**Text section:**

# Police Clearance including Maiden Name



## Secia (Apr 23, 2017)

Hi
Please can someone provide me with some advice.
I am about to lodge for a 190 Visa and have been told I need a Police Clearance Certificate showing all my previous names (maiden names) as well as my current married name.
I went to the police station to do the fingerprints etc but the women there was clueless and could not tell me how to complete the PCC Application/what to write on it to ensure i get the PCC showing all my maiden names AND my married name.
Has anyone got any advice?
Thanks


----------



## Anamica23 (Aug 17, 2016)

Secia said:


> Hi
> Please can someone provide me with some advice.
> I am about to lodge for a 190 Visa and have been told I need a Police Clearance Certificate showing all my previous names (maiden names) as well as my current married name.
> I went to the police station to do the fingerprints etc but the women there was clueless and could not tell me how to complete the PCC Application/what to write on it to ensure i get the PCC showing all my maiden names AND my married name.
> ...


I dont think so... Name as per passport is required...my wife got PCC in maiden name(but after marriage she did not change name).. and as per passport she received PCC

Did your agent told you this? 

In case of multiple names an affidavit stating the same would be enough


----------



## Secia (Apr 23, 2017)

Thanks Anamica
Appreciate your reply. I have put in the PCC application. Apparently i just need to attach my previous marriage certificates and death certificate of my previous husband. Holding thumbs it comes back okay !
Do you perhaps know if the main applicant and spouse (Not children) are able to supply an abridged birth certificate or will the DIBP insist on an unabridged one?
Thanks !


----------

Extracted entries:

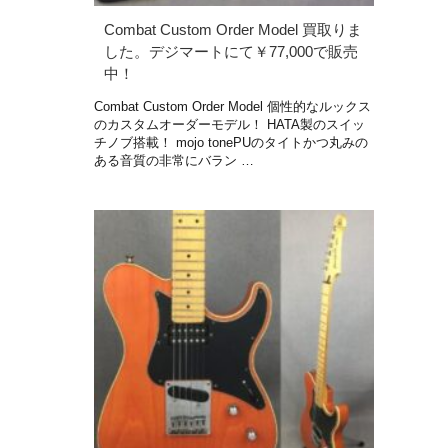
Combat Custom Order Model 買取りま
した。デジマートにて￥77,000で販売
中！
Combat Custom Order Model 個性的なルックス
のカスタムオーダーモデル！ HATA製のスイッ
チノブ搭載！ mojo tonePUのタイトかつ丸みの
ある音質の非常にバラン …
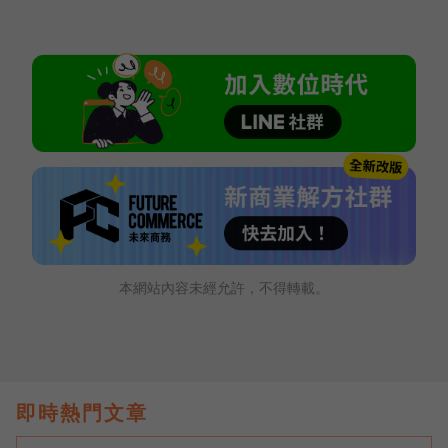
本網站內容未經允許，不得轉載。
即時熱門文章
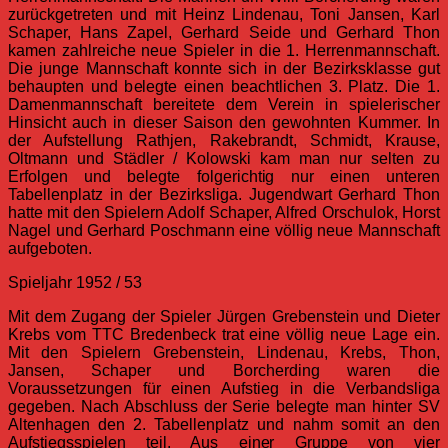
zurückgetreten und mit Heinz Lindenau, Toni Jansen, Karl
Schaper, Hans Zapel, Gerhard Seide und Gerhard Thon
kamen zahlreiche neue Spieler in die 1. Herrenmannschaft.
Die junge Mannschaft konnte sich in der Bezirksklasse gut
behaupten und belegte einen beachtlichen 3. Platz. Die 1.
Damenmannschaft bereitete dem Verein in spielerischer
Hinsicht auch in dieser Saison den gewohnten Kummer. In
der Aufstellung Rathjen, Rakebrandt, Schmidt, Krause,
Oltmann und Städler / Kolowski kam man nur selten zu
Erfolgen und belegte folgerichtig nur einen unteren
Tabellenplatz in der Bezirksliga. Jugendwart Gerhard Thon
hatte mit den Spielern Adolf Schaper, Alfred Orschulok, Horst
Nagel und Gerhard Poschmann eine völlig neue Mannschaft
aufgeboten.
Spieljahr 1952 / 53
Mit dem Zugang der Spieler Jürgen Grebenstein und Dieter
Krebs vom TTC Bredenbeck trat eine völlig neue Lage ein.
Mit den Spielern Grebenstein, Lindenau, Krebs, Thon,
Jansen, Schaper und Borcherding waren die
Voraussetzungen für einen Aufstieg in die Verbandsliga
gegeben. Nach Abschluss der Serie belegte man hinter SV
Altenhagen den 2. Tabellenplatz und nahm somit an den
Aufstiegsspielen teil. Aus einer Gruppe von vier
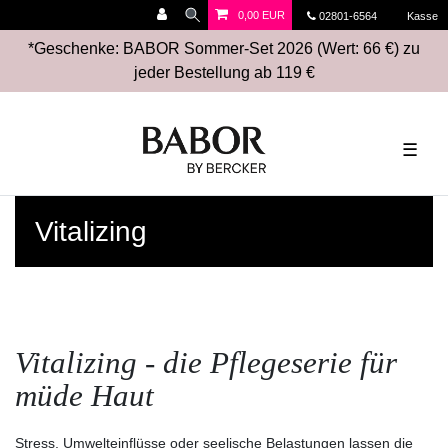
0,00 EUR
02801-6564
Kasse
*Geschenke: BABOR Sommer-Set 2026 (Wert: 66 €) zu
jeder Bestellung ab 119 €
☰
Vitalizing
Vitalizing - die Pflegeserie für
müde Haut
Stress, Umwelteinflüsse oder seelische Belastungen lassen die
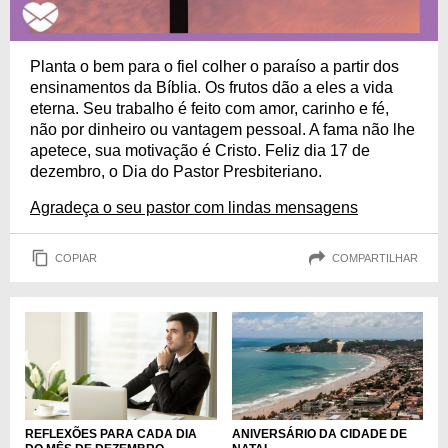
Planta o bem para o fiel colher o paraíso a partir dos
ensinamentos da Bíblia. Os frutos dão a eles a vida
eterna. Seu trabalho é feito com amor, carinho e fé,
não por dinheiro ou vantagem pessoal. A fama não lhe
apetece, sua motivação é Cristo. Feliz dia 17 de
dezembro, o Dia do Pastor Presbiteriano.
Agradeça o seu pastor com lindas mensagens
COPIAR
COMPARTILHAR
REFLEXÕES PARA CADA DIA
ANIVERSÁRIO DA CIDADE DE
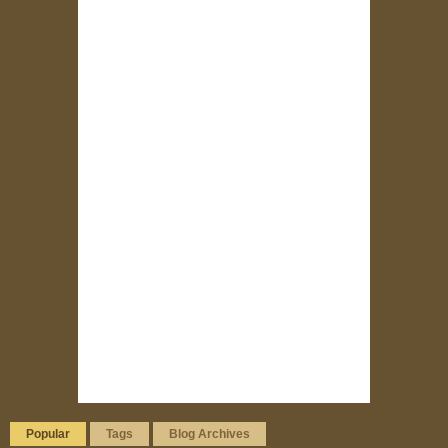
Popular
Tags
Blog Archives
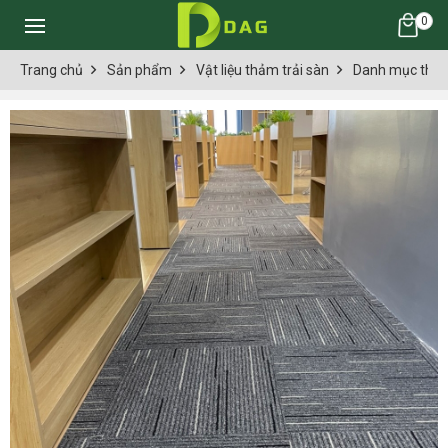
0
Trang chủ
Sản phẩm
Vật liệu thảm trải sàn
Danh mục thảm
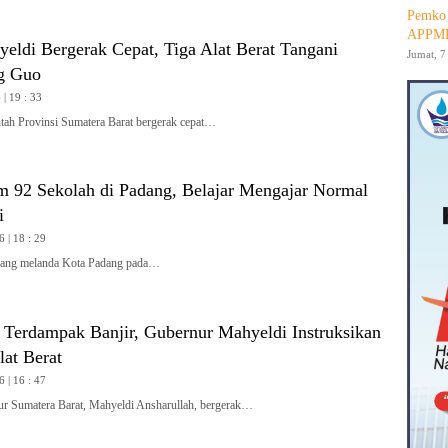
Pemko 
APPMB
yeldi Bergerak Cepat, Tiga Alat Berat Tangani
Jumat, 7
g Guo
| 19 : 33
h Provinsi Sumatera Barat bergerak cepat…
m 92 Sekolah di Padang, Belajar Mengajar Normal
i
6 | 18 : 29
ang melanda Kota Padang pada…
i Terdampak Banjir, Gubernur Mahyeldi Instruksikan
at Berat
6 | 16 : 47
Sumatera Barat, Mahyeldi Ansharullah, bergerak…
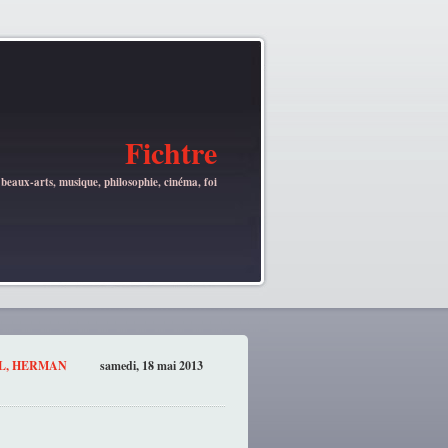
Fichtre
 beaux-arts, musique, philosophie, cinéma, foi
EL, HERMAN
samedi, 18 mai 2013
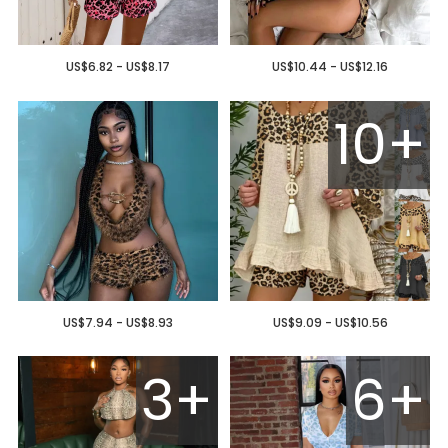
US$6.82 - US$8.17
US$10.44 - US$12.16
10+
US$7.94 - US$8.93
US$9.09 - US$10.56
3+
6+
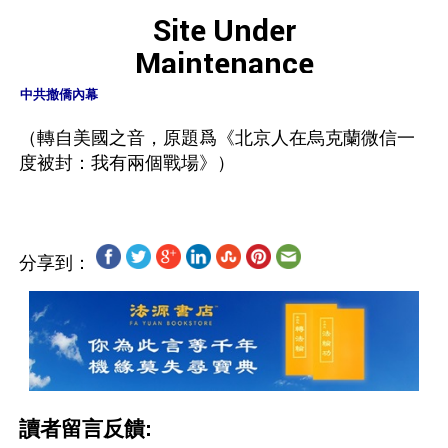
中共撤僑內幕
（轉自美國之音，原題爲《北京人在烏克蘭微信一
分享到：
讀者留言反饋:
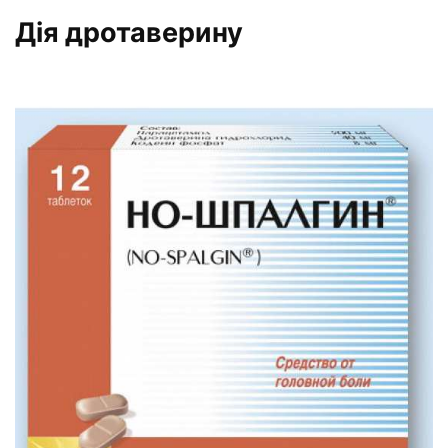
Дія дротаверину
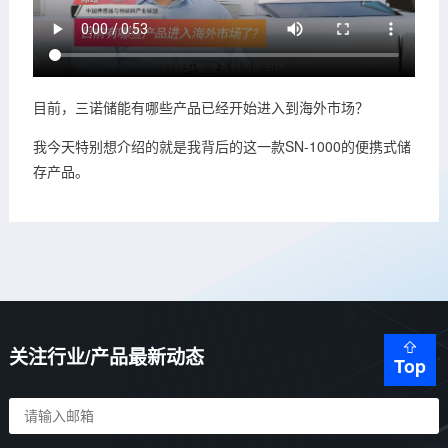
目前，三诺储能有哪些产品已经开始进入到海外市场？
我今天特别想介绍的就是我背后的这一款SN-1000的便携式储
存产品。
关注行业/产品最新动态
Top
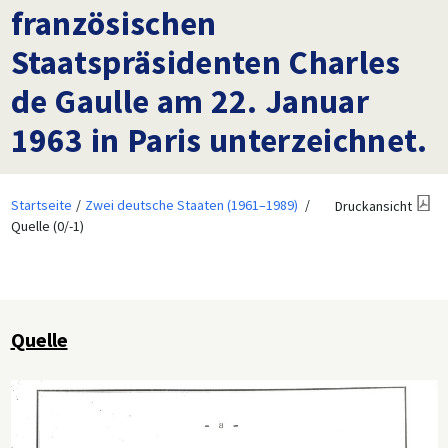
französischen
Staatspräsidenten Charles
de Gaulle am 22. Januar
1963 in Paris unterzeichnet.
Startseite
Zwei deutsche Staaten (1961–1989)
Druckansicht
Quelle (0/-1)
Quelle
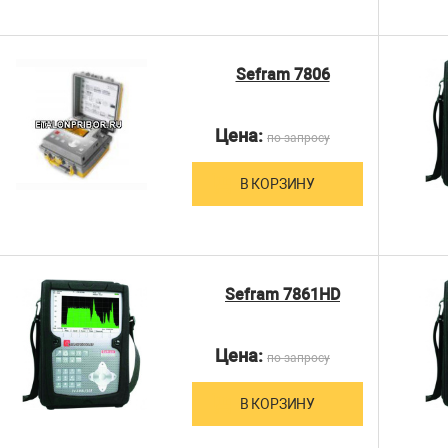
Sefram 7806
Цена:
по запросу
В КОРЗИНУ
Sefram 7861HD
Цена:
по запросу
В КОРЗИНУ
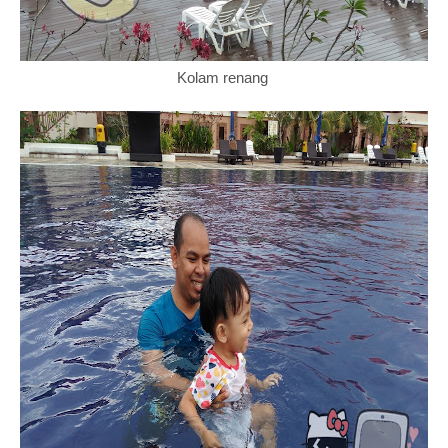
Kolam renang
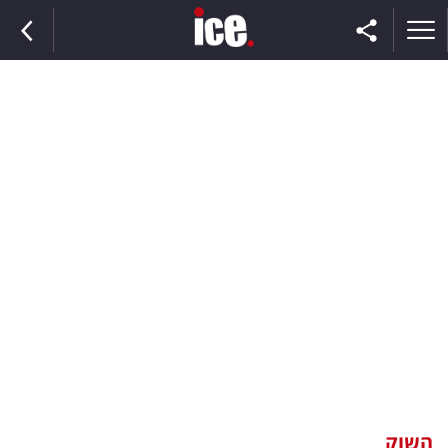
ראשי
הנבחרת
השוק
תקשורת
ומדיה
כסף
וצרכנות
השוק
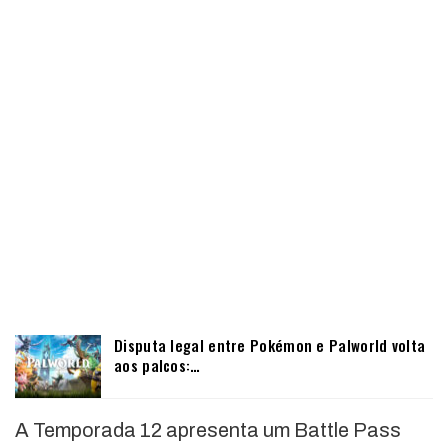
Disputa legal entre Pokémon e Palworld volta
aos palcos:…
A Temporada 12 apresenta um Battle Pass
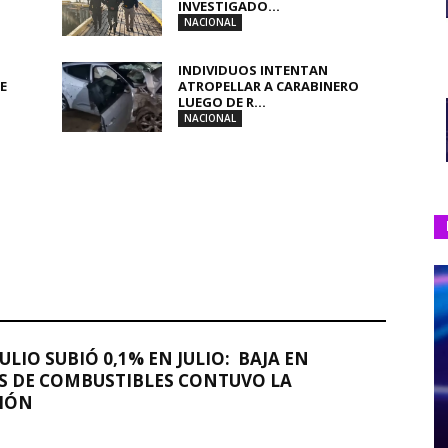
INVESTIGADO...
NACIONAL
INDIVIDUOS INTENTAN
E
ATROPELLAR A CARABINERO
LUEGO DE R...
NACIONAL
JULIO SUBIÓ 0,1% EN JULIO: BAJA EN
S DE COMBUSTIBLES CONTUVO LA
IÓN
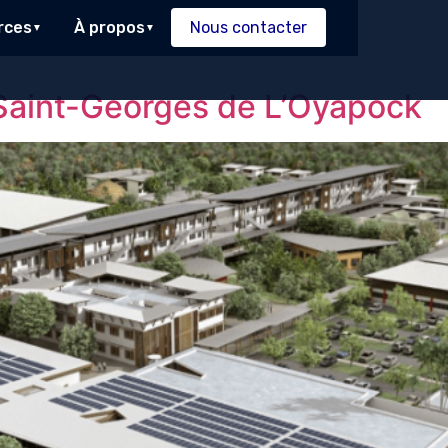
rces
À propos
Nous contacter
 Saint-Georges de L’Oyapock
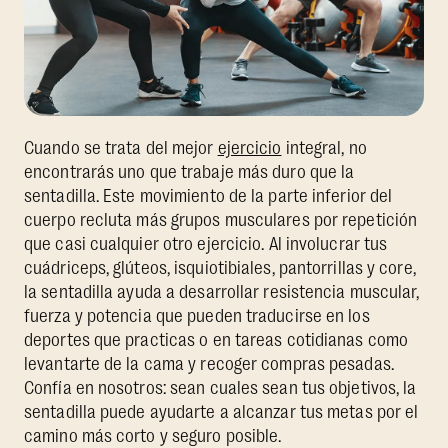
Cuando se trata del mejor
ejercicio
integral, no
encontrarás uno que trabaje más duro que la
sentadilla. Este movimiento de la parte inferior del
cuerpo recluta más grupos musculares por repetición
que casi cualquier otro ejercicio. Al involucrar tus
cuádriceps, glúteos, isquiotibiales, pantorrillas y core,
la sentadilla ayuda a desarrollar resistencia muscular,
fuerza y potencia que pueden traducirse en los
deportes que practicas o en tareas cotidianas como
levantarte de la cama y recoger compras pesadas.
Confía en nosotros: sean cuales sean tus objetivos, la
sentadilla puede ayudarte a alcanzar tus metas por el
camino más corto y seguro posible.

**Exercise instructions:**
**1.** Summarize the forum thread on police clearance with a maiden name in three sentences.
**2.** Write out the part of the forum thread that opens with the words containing "I dont think" and closes with "told you this?".

**Response list:**
**1.** Secia is about to lodge for a 190 Visa, has been told a Police Clearance Certificate must show all previous maiden names along with the current married name, and got no help with the application at the police station. Anamica23 replies that the name as per passport is required and that, in the case of multiple names, an affidavit stating the same would be enough. Secia then reports having put in the PCC application, apparently needing only to attach previous marriage certificates and the death certificate of a previous husband, and asks whether the main applicant and spouse may supply an abridged birth certificate or whether the DIBP will insist on an unabridged one.

**2.**
I dont think so... Name as per passport is required...my wife got PCC in maiden name(but after marriage she did not change name).. and as per passport she received PCC

Did your agent told you this?